Whoa, thats  UUUUGGGLY!! :rofl:


----------



## LIVEVIL (Sep 9, 2005)

**thumbs down**


----------



## Groucho (Sep 11, 2004)

Pennsylvania Goat said:


> Whoa, thats  UUUUGGGLY!! :rofl:


Agreed. That's OMFG Hide the children ugly.

I've just bought one of these...an OEM Monaro VZ nose, new in the box. Now _that's_ pretty... w00t!


----------



## Firstgoat (Oct 1, 2005)

UCK :willy:


----------



## GTODEALER (Jan 7, 2005)

Hey Groucho, where's that picture of a bowl of rice you posted a while back? Re-post please!?!? :lol:


----------



## Groucho (Sep 11, 2004)

GTODEALER said:


> Hey Groucho, where's that picture of a bowl of rice you posted a while back? Re-post please!?!? :lol:


Wouldn't work...I don't have a picture of rice gone horribly bad.
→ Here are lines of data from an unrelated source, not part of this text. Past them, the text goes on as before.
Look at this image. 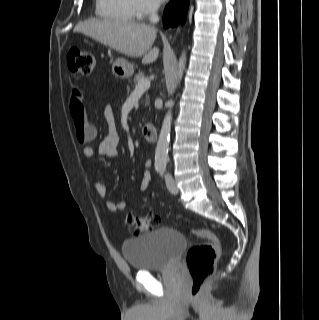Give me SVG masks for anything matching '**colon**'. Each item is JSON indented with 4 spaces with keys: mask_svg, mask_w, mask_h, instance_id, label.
I'll use <instances>...</instances> for the list:
<instances>
[{
    "mask_svg": "<svg viewBox=\"0 0 319 320\" xmlns=\"http://www.w3.org/2000/svg\"><path fill=\"white\" fill-rule=\"evenodd\" d=\"M67 63L71 72L82 76H89L94 67L92 54L73 48L67 55ZM76 139L80 143L92 140L93 131L84 122L74 121ZM160 217L154 214L140 216L129 214L127 225L134 235L157 228L160 225ZM193 235L207 242L192 246L186 254V265L191 276L189 294L192 297L201 295L202 287L210 278L216 268V262L221 250L219 237L207 229H194Z\"/></svg>",
    "mask_w": 319,
    "mask_h": 320,
    "instance_id": "1",
    "label": "colon"
}]
</instances>
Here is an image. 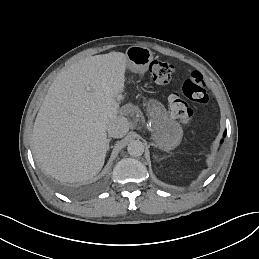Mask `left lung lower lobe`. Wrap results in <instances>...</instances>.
<instances>
[{
    "label": "left lung lower lobe",
    "instance_id": "0a47b994",
    "mask_svg": "<svg viewBox=\"0 0 259 259\" xmlns=\"http://www.w3.org/2000/svg\"><path fill=\"white\" fill-rule=\"evenodd\" d=\"M226 136V131L224 132V134H223V137H225ZM223 142V139L221 140V143Z\"/></svg>",
    "mask_w": 259,
    "mask_h": 259
}]
</instances>
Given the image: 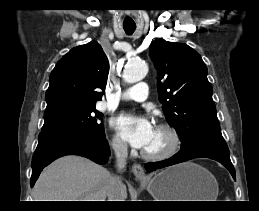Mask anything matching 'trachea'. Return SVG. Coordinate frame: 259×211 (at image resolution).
Segmentation results:
<instances>
[{
    "label": "trachea",
    "instance_id": "obj_1",
    "mask_svg": "<svg viewBox=\"0 0 259 211\" xmlns=\"http://www.w3.org/2000/svg\"><path fill=\"white\" fill-rule=\"evenodd\" d=\"M123 28H124L125 32H126L128 35H131V34H133V32L135 31L136 26H135V25H133V26H125V25H124Z\"/></svg>",
    "mask_w": 259,
    "mask_h": 211
}]
</instances>
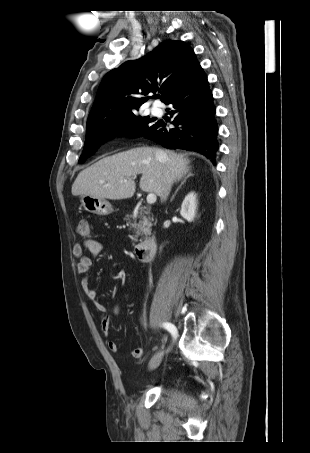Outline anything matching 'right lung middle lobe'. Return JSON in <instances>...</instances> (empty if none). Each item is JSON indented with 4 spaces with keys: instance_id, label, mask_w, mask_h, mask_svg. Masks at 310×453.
Here are the masks:
<instances>
[{
    "instance_id": "1",
    "label": "right lung middle lobe",
    "mask_w": 310,
    "mask_h": 453,
    "mask_svg": "<svg viewBox=\"0 0 310 453\" xmlns=\"http://www.w3.org/2000/svg\"><path fill=\"white\" fill-rule=\"evenodd\" d=\"M153 120L140 117L135 112L94 125L86 129V141L79 163L93 155L100 144L111 135L126 134L132 137L144 136L152 128Z\"/></svg>"
}]
</instances>
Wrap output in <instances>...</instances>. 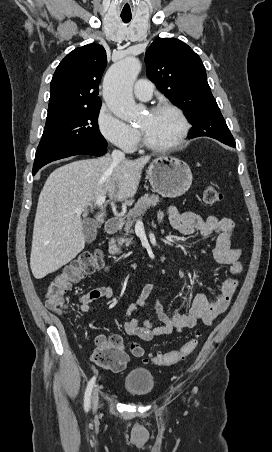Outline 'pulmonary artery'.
<instances>
[{
    "mask_svg": "<svg viewBox=\"0 0 272 452\" xmlns=\"http://www.w3.org/2000/svg\"><path fill=\"white\" fill-rule=\"evenodd\" d=\"M153 90L154 86L150 81L140 79L134 86V95L138 100L148 101L152 97Z\"/></svg>",
    "mask_w": 272,
    "mask_h": 452,
    "instance_id": "pulmonary-artery-1",
    "label": "pulmonary artery"
}]
</instances>
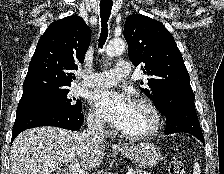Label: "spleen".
<instances>
[{
	"label": "spleen",
	"mask_w": 224,
	"mask_h": 174,
	"mask_svg": "<svg viewBox=\"0 0 224 174\" xmlns=\"http://www.w3.org/2000/svg\"><path fill=\"white\" fill-rule=\"evenodd\" d=\"M194 171H193V174H201V169H200V165L198 162H196L194 164V167H193Z\"/></svg>",
	"instance_id": "3e777b00"
}]
</instances>
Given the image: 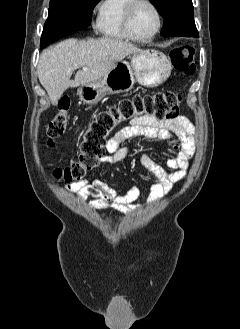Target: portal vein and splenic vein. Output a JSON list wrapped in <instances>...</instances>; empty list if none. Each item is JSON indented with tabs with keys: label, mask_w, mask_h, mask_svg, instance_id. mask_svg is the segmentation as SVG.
I'll list each match as a JSON object with an SVG mask.
<instances>
[{
	"label": "portal vein and splenic vein",
	"mask_w": 240,
	"mask_h": 329,
	"mask_svg": "<svg viewBox=\"0 0 240 329\" xmlns=\"http://www.w3.org/2000/svg\"><path fill=\"white\" fill-rule=\"evenodd\" d=\"M83 70H84V71H86V70H87V68H86V67H84V68H83Z\"/></svg>",
	"instance_id": "1"
}]
</instances>
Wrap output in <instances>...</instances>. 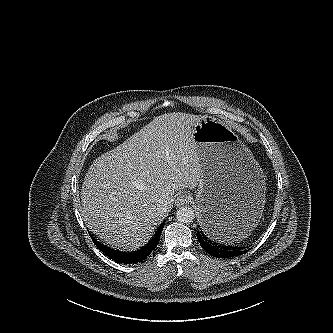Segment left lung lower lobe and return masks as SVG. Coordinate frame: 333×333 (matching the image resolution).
Here are the masks:
<instances>
[{
    "instance_id": "0a47b994",
    "label": "left lung lower lobe",
    "mask_w": 333,
    "mask_h": 333,
    "mask_svg": "<svg viewBox=\"0 0 333 333\" xmlns=\"http://www.w3.org/2000/svg\"><path fill=\"white\" fill-rule=\"evenodd\" d=\"M239 227L240 226L233 222L232 219L227 218L225 214L215 210L211 214V218L206 222V228L203 229V231L207 236L219 241L222 240L230 230ZM207 232L210 233V235H208ZM204 233L197 232L198 241L202 248L213 257L225 259L248 252V250L240 251L238 248L232 246L218 245V243L211 241Z\"/></svg>"
}]
</instances>
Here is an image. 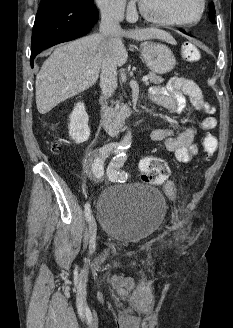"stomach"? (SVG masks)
Wrapping results in <instances>:
<instances>
[{
	"mask_svg": "<svg viewBox=\"0 0 233 328\" xmlns=\"http://www.w3.org/2000/svg\"><path fill=\"white\" fill-rule=\"evenodd\" d=\"M140 48L143 59L153 72L164 74L175 67V56L165 44L145 41L141 43Z\"/></svg>",
	"mask_w": 233,
	"mask_h": 328,
	"instance_id": "obj_1",
	"label": "stomach"
}]
</instances>
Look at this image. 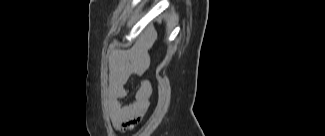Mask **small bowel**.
<instances>
[{
    "mask_svg": "<svg viewBox=\"0 0 325 136\" xmlns=\"http://www.w3.org/2000/svg\"><path fill=\"white\" fill-rule=\"evenodd\" d=\"M145 66L137 64L126 51H112L109 58L108 107L112 123L127 130L139 121L148 109L152 84L144 79L139 84L133 101L127 106L122 100L127 95L126 82L133 74H142Z\"/></svg>",
    "mask_w": 325,
    "mask_h": 136,
    "instance_id": "small-bowel-1",
    "label": "small bowel"
}]
</instances>
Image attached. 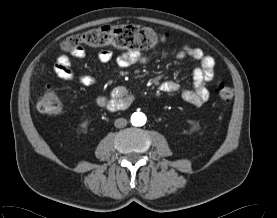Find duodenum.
Segmentation results:
<instances>
[{
	"label": "duodenum",
	"mask_w": 277,
	"mask_h": 218,
	"mask_svg": "<svg viewBox=\"0 0 277 218\" xmlns=\"http://www.w3.org/2000/svg\"><path fill=\"white\" fill-rule=\"evenodd\" d=\"M97 103L101 107H107L110 106L114 111L121 110L129 106L131 103V96L130 95H125L124 97H120L114 101H109L103 96H99L97 98Z\"/></svg>",
	"instance_id": "duodenum-1"
}]
</instances>
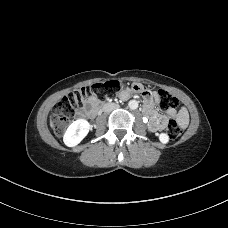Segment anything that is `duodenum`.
Returning <instances> with one entry per match:
<instances>
[{
	"label": "duodenum",
	"instance_id": "410a0bca",
	"mask_svg": "<svg viewBox=\"0 0 228 228\" xmlns=\"http://www.w3.org/2000/svg\"><path fill=\"white\" fill-rule=\"evenodd\" d=\"M105 107H117L116 103L112 102H103L100 104H97L94 110L89 114L90 117H95L99 113V111ZM159 123L158 119L150 117L149 122H148V127L151 130L155 129V125Z\"/></svg>",
	"mask_w": 228,
	"mask_h": 228
}]
</instances>
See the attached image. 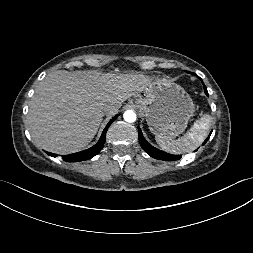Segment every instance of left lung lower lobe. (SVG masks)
I'll return each mask as SVG.
<instances>
[{"mask_svg": "<svg viewBox=\"0 0 253 253\" xmlns=\"http://www.w3.org/2000/svg\"><path fill=\"white\" fill-rule=\"evenodd\" d=\"M194 74V73H193ZM201 81L202 79L200 77H198ZM204 85V83H203ZM204 91L206 93V95H208L207 89L204 85ZM212 133V132H211ZM211 133L209 134V136L206 138V140L203 142L202 145H204ZM138 136H139V143L141 145V147L144 149V151L149 154L151 157L155 158V159H160V160H165V161H175V160H179L181 158V155H172V154H168L166 152H163L161 150H158L157 148L151 146L143 137L141 129L138 127Z\"/></svg>", "mask_w": 253, "mask_h": 253, "instance_id": "1", "label": "left lung lower lobe"}]
</instances>
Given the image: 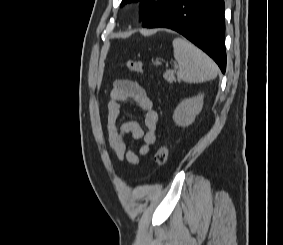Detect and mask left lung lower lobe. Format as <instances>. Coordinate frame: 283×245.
Segmentation results:
<instances>
[{
	"mask_svg": "<svg viewBox=\"0 0 283 245\" xmlns=\"http://www.w3.org/2000/svg\"><path fill=\"white\" fill-rule=\"evenodd\" d=\"M224 10V0H173L145 27L177 31L206 52L225 73Z\"/></svg>",
	"mask_w": 283,
	"mask_h": 245,
	"instance_id": "1",
	"label": "left lung lower lobe"
}]
</instances>
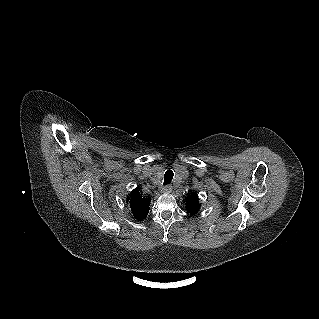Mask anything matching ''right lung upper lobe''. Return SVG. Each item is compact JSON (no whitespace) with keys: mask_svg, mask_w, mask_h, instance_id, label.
I'll list each match as a JSON object with an SVG mask.
<instances>
[{"mask_svg":"<svg viewBox=\"0 0 319 319\" xmlns=\"http://www.w3.org/2000/svg\"><path fill=\"white\" fill-rule=\"evenodd\" d=\"M150 200V198L142 197L138 189H134L127 197V202L130 204L135 219L142 220L147 216Z\"/></svg>","mask_w":319,"mask_h":319,"instance_id":"right-lung-upper-lobe-1","label":"right lung upper lobe"}]
</instances>
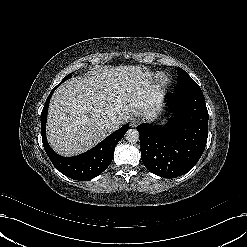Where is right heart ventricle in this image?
Returning a JSON list of instances; mask_svg holds the SVG:
<instances>
[{
  "label": "right heart ventricle",
  "mask_w": 247,
  "mask_h": 247,
  "mask_svg": "<svg viewBox=\"0 0 247 247\" xmlns=\"http://www.w3.org/2000/svg\"><path fill=\"white\" fill-rule=\"evenodd\" d=\"M155 75L154 74H150V78L154 77Z\"/></svg>",
  "instance_id": "1"
}]
</instances>
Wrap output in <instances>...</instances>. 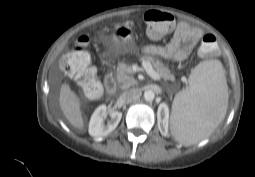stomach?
Returning <instances> with one entry per match:
<instances>
[{"instance_id": "1", "label": "stomach", "mask_w": 255, "mask_h": 177, "mask_svg": "<svg viewBox=\"0 0 255 177\" xmlns=\"http://www.w3.org/2000/svg\"><path fill=\"white\" fill-rule=\"evenodd\" d=\"M110 45L115 54L134 52L136 47L132 27L128 23L115 25L110 37Z\"/></svg>"}]
</instances>
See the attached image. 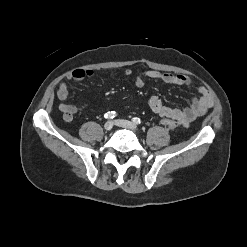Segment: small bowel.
<instances>
[{
    "instance_id": "small-bowel-1",
    "label": "small bowel",
    "mask_w": 247,
    "mask_h": 247,
    "mask_svg": "<svg viewBox=\"0 0 247 247\" xmlns=\"http://www.w3.org/2000/svg\"><path fill=\"white\" fill-rule=\"evenodd\" d=\"M123 74L125 76H130L132 72L131 70L127 69L124 70ZM92 75V70L75 69L67 76L65 81H61L59 83L57 88V97L60 100L59 109L63 113V119L65 122H71L74 118V115L79 111L77 106L68 103V82L72 80H83L84 78H89ZM146 78L161 81L171 85L186 87L191 85V80L187 76L149 70L143 74L137 75L134 78L135 86L142 88L145 85ZM198 93L199 96L194 98L191 105L184 109L167 107L163 105L162 101L157 96H153L149 99V106L151 110L159 116L175 120L179 124L188 127L196 118L204 115L213 105L212 98L206 88H198Z\"/></svg>"
}]
</instances>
Holy _crap_ that is an ugly-as$ed front end. _Phew._


----------



## westell (Oct 4, 2004)

I guess if you only road race the beast.

but, do i get fortune cookie, too


----------



## JMJ80 (Sep 22, 2005)

maybe the cream of some young guy, would go well :lol:


----------



## StocktonRaider (Mar 11, 2005)

Personally, I think that's the nicest looking grand am Ive seen in a while! :cheers :lol:


----------



## GasTiresandOil (Aug 2, 2004)

How about this one?


----------



## StocktonRaider (Mar 11, 2005)

"How about this one?"

That looks sick!!!!


----------



## GTO JUDGE (May 14, 2005)

That car looks so bad, I think I'm getting rid of mine. I'm appalled.


----------



## Braman'sGTO (Mar 14, 2005)

Groucho said:


> Agreed. That's OMFG Hide the children ugly.
> 
> I've just bought one of these...an OEM Monaro VZ nose, new in the box. Now _that's_ pretty... w00t!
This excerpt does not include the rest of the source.